» **What is required**
Rewrite the entries from their first line through the line containing "genus: Irvingia", replacing each "phylum" with "division" and leaving everything else unchanged.

+---+

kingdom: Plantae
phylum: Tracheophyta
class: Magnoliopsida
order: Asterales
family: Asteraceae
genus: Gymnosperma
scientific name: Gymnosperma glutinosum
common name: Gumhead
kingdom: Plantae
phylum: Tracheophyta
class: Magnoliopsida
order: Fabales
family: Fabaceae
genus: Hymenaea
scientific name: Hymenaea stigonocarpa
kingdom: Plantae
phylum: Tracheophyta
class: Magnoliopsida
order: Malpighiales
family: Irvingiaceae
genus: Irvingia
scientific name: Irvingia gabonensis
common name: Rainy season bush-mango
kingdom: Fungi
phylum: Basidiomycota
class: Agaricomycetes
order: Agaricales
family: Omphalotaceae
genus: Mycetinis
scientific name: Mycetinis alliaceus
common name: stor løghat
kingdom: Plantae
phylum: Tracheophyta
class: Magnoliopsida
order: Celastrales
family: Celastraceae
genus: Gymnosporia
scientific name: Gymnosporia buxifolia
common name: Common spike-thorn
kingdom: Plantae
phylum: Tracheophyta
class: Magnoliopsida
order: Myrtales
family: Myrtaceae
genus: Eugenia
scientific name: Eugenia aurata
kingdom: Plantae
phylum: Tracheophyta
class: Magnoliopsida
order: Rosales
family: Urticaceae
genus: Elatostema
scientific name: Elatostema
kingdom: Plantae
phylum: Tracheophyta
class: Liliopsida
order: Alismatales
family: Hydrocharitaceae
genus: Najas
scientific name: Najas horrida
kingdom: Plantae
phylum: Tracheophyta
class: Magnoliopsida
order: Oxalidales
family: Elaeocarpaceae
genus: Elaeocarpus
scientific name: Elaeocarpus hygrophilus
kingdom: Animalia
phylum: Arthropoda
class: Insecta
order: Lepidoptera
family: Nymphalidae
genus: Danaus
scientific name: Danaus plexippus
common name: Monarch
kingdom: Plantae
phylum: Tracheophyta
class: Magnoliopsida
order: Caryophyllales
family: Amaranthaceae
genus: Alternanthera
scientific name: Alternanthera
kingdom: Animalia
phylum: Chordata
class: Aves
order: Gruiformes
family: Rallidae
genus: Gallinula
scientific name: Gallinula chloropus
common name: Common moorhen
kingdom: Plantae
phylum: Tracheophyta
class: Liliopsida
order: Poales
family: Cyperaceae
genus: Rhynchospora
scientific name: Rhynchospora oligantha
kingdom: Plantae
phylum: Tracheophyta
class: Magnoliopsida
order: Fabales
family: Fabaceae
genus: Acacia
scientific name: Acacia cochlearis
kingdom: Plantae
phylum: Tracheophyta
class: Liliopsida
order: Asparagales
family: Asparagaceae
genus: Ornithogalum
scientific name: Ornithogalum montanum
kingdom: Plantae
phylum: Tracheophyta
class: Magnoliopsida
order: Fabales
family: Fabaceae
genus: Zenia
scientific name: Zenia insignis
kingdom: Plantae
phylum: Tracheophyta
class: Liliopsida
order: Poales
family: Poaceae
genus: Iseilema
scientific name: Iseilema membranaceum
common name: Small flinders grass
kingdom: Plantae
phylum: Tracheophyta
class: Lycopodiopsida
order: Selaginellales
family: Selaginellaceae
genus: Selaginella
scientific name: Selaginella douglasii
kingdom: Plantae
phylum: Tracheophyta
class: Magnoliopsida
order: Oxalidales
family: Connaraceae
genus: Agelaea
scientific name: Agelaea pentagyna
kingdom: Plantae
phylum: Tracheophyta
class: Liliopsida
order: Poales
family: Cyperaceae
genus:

+---+

» **Response to this exercise**
kingdom: Plantae
division: Tracheophyta
class: Magnoliopsida
order: Asterales
family: Asteraceae
genus: Gymnosperma
scientific name: Gymnosperma glutinosum
common name: Gumhead
kingdom: Plantae
division: Tracheophyta
class: Magnoliopsida
order: Fabales
family: Fabaceae
genus: Hymenaea
scientific name: Hymenaea stigonocarpa
kingdom: Plantae
division: Tracheophyta
class: Magnoliopsida
order: Malpighiales
family: Irvingiaceae
genus: Irvingia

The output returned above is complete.